Of course, there could be many such circumstances that coincide with skin colour. If at any point in time all dark skinned people live in a place where they speak English, and all pale skinned people live in a place where they speak French, guess what? If they then spend millennia as relatively isolated populations they may even develop some other genetic and cultural traits that are different. But so what? The ruddy complexioned upper class of the UK also tend to be tall. Are they a race?

Furthermore, even where there are coincidental traits, they are never absolute and essential. The nature of human ‘nature and nurture’ is variation. If skin tone and some other traits together help to mark out a race (a more nuanced version of race theory) then how many of these are needed to ascribe someone to a particular race.

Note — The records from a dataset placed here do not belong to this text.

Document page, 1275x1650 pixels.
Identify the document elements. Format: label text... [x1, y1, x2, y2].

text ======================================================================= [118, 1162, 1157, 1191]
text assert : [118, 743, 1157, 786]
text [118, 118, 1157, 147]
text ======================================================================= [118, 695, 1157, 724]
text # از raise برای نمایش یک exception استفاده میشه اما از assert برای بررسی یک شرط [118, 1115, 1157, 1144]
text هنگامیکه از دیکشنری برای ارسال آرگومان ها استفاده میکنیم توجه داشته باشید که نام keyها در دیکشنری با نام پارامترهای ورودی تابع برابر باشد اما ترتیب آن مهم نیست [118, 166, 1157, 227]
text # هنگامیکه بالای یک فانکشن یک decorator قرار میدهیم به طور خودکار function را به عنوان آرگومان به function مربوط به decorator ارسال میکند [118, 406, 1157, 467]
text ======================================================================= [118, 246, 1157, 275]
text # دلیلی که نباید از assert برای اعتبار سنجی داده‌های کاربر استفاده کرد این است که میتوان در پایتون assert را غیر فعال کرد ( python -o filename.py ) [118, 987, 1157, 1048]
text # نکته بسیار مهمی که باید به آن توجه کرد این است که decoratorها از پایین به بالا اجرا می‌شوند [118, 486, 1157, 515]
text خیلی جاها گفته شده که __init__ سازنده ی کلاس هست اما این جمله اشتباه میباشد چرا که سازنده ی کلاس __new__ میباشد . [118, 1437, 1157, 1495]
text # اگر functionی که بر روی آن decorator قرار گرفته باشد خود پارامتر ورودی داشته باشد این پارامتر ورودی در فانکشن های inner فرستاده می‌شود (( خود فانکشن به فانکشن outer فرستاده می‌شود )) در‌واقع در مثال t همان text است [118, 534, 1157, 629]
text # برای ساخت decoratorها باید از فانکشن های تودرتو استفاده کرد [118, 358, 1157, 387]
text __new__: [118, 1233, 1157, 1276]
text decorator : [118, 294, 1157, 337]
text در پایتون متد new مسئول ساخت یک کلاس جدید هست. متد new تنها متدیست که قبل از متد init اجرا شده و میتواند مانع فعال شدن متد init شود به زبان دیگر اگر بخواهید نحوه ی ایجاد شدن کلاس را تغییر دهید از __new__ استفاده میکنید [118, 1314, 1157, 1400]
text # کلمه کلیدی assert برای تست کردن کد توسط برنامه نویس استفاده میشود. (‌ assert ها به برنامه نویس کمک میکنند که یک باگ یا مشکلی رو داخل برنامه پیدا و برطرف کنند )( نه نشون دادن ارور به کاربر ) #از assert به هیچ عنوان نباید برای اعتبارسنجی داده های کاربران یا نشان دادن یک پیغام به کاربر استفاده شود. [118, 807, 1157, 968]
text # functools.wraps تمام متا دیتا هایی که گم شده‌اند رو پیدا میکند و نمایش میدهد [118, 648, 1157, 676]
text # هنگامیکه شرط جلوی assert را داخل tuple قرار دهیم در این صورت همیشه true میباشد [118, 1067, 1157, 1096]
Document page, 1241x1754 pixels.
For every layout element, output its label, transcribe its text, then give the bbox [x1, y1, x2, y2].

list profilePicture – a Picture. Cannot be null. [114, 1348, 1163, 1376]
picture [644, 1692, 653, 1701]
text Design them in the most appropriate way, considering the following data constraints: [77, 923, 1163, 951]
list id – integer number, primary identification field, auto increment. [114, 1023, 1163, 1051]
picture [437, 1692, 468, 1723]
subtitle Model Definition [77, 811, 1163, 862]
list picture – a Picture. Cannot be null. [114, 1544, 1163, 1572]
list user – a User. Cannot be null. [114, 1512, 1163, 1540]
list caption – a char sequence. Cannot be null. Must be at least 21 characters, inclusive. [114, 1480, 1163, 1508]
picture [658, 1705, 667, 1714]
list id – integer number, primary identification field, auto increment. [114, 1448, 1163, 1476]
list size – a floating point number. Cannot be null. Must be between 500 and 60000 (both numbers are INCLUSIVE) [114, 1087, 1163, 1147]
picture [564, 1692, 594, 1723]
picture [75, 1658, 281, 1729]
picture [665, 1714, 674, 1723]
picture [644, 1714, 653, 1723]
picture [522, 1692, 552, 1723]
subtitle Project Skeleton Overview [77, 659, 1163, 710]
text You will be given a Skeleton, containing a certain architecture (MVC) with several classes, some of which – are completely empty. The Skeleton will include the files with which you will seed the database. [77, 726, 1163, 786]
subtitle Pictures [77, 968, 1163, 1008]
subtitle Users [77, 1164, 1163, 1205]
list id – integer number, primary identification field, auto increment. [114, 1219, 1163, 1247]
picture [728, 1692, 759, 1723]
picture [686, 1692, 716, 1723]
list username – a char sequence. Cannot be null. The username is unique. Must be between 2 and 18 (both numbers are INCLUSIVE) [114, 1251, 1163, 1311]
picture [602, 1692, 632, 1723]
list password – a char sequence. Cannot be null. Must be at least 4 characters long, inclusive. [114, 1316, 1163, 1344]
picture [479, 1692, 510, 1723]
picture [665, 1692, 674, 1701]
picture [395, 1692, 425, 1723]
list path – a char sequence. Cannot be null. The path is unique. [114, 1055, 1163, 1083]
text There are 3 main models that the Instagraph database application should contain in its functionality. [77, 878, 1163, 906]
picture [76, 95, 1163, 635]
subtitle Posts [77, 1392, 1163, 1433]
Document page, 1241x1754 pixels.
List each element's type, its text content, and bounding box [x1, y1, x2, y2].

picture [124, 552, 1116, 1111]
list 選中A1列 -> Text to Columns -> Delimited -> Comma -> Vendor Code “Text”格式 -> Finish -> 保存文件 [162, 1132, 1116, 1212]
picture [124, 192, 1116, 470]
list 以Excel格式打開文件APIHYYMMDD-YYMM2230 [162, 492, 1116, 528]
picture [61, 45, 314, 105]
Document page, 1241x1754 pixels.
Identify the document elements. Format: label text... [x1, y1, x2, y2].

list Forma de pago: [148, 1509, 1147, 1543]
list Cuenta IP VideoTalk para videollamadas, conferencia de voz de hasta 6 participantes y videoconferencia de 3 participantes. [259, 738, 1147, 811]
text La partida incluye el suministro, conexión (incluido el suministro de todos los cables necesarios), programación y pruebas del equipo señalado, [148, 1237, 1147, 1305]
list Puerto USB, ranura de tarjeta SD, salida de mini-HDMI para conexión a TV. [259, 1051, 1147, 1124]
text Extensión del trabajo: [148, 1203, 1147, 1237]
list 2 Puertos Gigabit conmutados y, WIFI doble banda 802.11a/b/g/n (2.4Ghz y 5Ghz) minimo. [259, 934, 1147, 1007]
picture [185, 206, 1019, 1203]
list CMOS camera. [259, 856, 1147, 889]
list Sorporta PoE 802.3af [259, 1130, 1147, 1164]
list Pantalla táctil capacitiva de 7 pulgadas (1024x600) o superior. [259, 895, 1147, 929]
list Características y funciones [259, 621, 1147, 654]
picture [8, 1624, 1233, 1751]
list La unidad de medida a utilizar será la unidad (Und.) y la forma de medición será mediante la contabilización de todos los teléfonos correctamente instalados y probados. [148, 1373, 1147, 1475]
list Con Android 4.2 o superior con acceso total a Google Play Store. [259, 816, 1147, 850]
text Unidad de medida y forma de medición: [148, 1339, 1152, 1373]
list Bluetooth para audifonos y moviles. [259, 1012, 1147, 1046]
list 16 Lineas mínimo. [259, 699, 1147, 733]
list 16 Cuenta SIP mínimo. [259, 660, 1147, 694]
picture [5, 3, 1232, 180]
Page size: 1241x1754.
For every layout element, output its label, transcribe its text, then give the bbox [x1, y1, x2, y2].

All of them? Most of them? Just one? What if you have all of them except the skin colour?

And this brings us to what race theory would describe as ‘mixed race’. How mixed is necessary to be mixed? If we go back far enough, wouldn’t we all be mixed? Indeed, what counts as a race? If my mum was from Germany and dad from France, does this count?

This may sound a bit flippant, but I was recently in a seminar where I ended up thinking exactly this. One of the papers was examining racial categories with regards to the UK census. Essentially the presenter said that, as the BME population in a standard survey is small, we need to treat them as all one group. However, another presenter was talking about people of Indian decent in the UK and how we need to see the Goans as a distinct group (due to a Catholic heritage mainly). This begs the question of where and how we draw the lines. The first presenter said that we lump people together until we have good reason to do so. But, if as the second presenter showed, there are differences, then lumping them together only because we haven’t yet found any differences is absurd. The very act of choosing which groups are relevant may problematise all our analysis: if ‘Indian’ incomes are average is this because they are average, or because the Goans are highly paid, and Punjabis are badly paid.

But, as you’ll have noticed, I myself have used racial categories. But how can I not? Firstly, all the data comes like that. Secondly, I could only use class, gender and so on (nationality being just as arbitrary as race), but then how could I examine the effects of racism. Although I want to deny the existence of race as a truly relevant category, I can’t write about racism without invoking its reality.

‘This must step away from the pious ritual in which we always agree that “race” is invented but are then required to defer to its embeddedness in the world and to accept that the demand for justice requires us nevertheless innocently to enter the political arenas it helps to mark out.’ (Paul Gilroy, Beyond Camps p.52). Paul wants us to get away from any determinism and essentialism, whether biological, national, cultural or anything else. But if the common and governmental understanding of society sees us all in categories of black, white, male, female, gay, and straight, how can I analyse society in a way that people will understand, unless I use the categories too? I guess that’s the point of this whole project. To find ways of showing that the categories are themselves part of the problem.